Une fois rentrée, Shérazade est elle aussi pressée de repartir. Son impatience est d’autant plus forte qu’elle se sent coupable. Bien que comblée par son séjour, le contexte de ce premier voyage lui laisse tout de même un goût amer : « J’ai trouvé ça dommage d’avoir attendu ce moment particulièrement triste pour y aller » avoue-t-elle.

Heureusement, elle n’est pas la seule à ressentir ce sentiment doux-amer. Ses cousin.es, les enfants de sa tante décédée, se sentent appelé.es par l’Algérie car, en y allant, ils trouvent un moyen de faire vivre leurs parents. On ressent dans le récit de Shérazade quelque chose de très symbolique. Elle a envie de retourner sur le sol algérien parce qu’elle a aimé son séjour, certes, mais surtout parce qu’elle se sent investie d’une mission qui la dépasse.
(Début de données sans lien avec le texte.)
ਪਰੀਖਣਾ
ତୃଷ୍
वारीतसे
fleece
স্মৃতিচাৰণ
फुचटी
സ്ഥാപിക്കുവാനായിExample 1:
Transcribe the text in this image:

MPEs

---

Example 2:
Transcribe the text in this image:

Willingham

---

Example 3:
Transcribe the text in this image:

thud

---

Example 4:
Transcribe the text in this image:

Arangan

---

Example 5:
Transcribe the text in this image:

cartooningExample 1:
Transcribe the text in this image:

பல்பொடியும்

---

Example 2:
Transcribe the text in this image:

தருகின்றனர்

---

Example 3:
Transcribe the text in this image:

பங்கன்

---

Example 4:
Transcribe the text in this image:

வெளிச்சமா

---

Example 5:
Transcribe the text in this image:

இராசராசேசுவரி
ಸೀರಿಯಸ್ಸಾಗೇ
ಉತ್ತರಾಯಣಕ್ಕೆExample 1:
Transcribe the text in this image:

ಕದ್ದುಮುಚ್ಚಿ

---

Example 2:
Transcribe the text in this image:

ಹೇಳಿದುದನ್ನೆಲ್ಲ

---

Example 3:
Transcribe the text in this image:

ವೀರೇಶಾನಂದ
Aller en Algérie relève pour elle du respect, de l’hommage et lui permettrait de « se rattraper ». Malheureusement, son prochain voyage – prévu pour juin 2019 – a été annulé suite à la crise sanitaire. Même s’il était d’une importance capitale pour elle – « j’espère vraiment que ce voyage en juin va se faire inchAllah. C’est très important pour moi » – elle n’est pas dépitée. D’abord, elle s’en doutait : « J’étais très superstitieuse avec ce voyage. Je ne sais pas pourquoi mais j’avais peur qu’il ne se fasse pas. » Ensuite, elle approuve les raisons : « Je suis tellement hypocondriaque que je ne m’imagine pas voyager pour le moment. » Shérazade aurait évidemment préféré se tromper, mais elle attend patiemment de pouvoir prendre l’avion en toute sécurité.
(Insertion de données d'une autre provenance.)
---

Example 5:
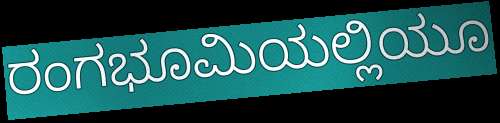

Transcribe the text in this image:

ರಂಗಭೂಮಿಯಲ್ಲಿಯೂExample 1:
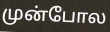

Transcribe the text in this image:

முன்போல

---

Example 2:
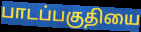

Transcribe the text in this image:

பாடப்பகுதியை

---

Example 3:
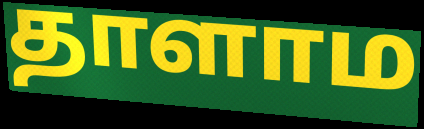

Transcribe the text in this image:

தாளாம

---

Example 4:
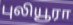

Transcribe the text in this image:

புலியூரா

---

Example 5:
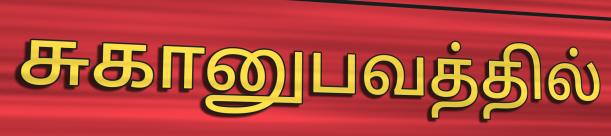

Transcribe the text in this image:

சுகானுபவத்தில்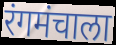
रंगमंचालाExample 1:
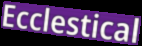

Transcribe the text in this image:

Ecclestical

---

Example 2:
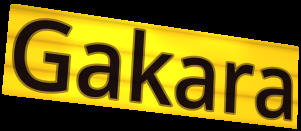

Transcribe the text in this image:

Gakara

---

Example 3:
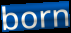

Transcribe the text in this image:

born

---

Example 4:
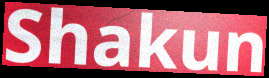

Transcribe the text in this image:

Shakun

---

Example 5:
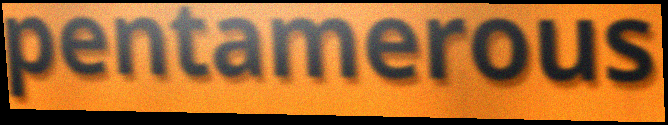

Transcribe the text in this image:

pentamerous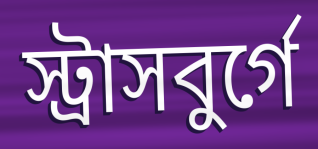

C’est plus une identité de premier degré que de deuxième degré

Du côté d’Arno, la définition d’« amour à distance » doit être comprise différemment. Le jeune homme n’a eu ni coup de cœur – comme pour Wassia ou Shérazade par exemple – ni possibilité de réessayer – comme pour Sonia. Mais cela ne veut pas dire qu’il rentre chez lui intact. En effet, ce séjour lui permet de se réconcilier avec ce qu’il nomme « la déconnexion ». Chez les Iranien.nes, le fait de ne pas être totalement connecté.es à l’Iran est chose normale puisque beaucoup d’entre elleux appartiennent à la diaspora. L’expérience iranienne est donc, bien souvent, une expérience diasporique, une expérience à distance. Aussi, il mentionne la « personnalisation de son identité ». Désormais, son identité iranienne est la sienne : « c’est plus une identité de premier degré que de deuxième degré » explique-t-il. La relation qu’il entretient avec lui-même est plus personnelle, plus intime. Les communautés iraniennes diasporiques la façonnent moins.

Quoi qu’il arrive, il semblerait qu’on ne revient pas de son premier voyage au bled inchangé.e. Si ce premier séjour n’est pas forcément bouleversant, ni même plaisant, il permet de mieux se connaître. Parfois même d’être plus en phase avec soi-même. Et ce n’est pas rien. Au-delà du fait qu’on aime toujours en apprendre plus sur soi-même, le lien avec le racisme ambiant en France semble évident. C’est sûrement pour ça que presque tous.tes les témoignages l’évoquent. Le fait de se sentir étranger ici, alors qu’on ne devrait pas, crée un sentiment d’étrangeté vis-à-vis de soi-même. Contrairement à ce que les pro-assimilation veulent faire croire, tous ces témoignages montrent bien que la France ne traite pas tous.tes ses enfants pareil. Mais aussi qu’il n’y a rien de mal à s’approprier son pays/sa culture d’origine, à l’aimer, à la revendiquer, encore moins dans un contexte raciste.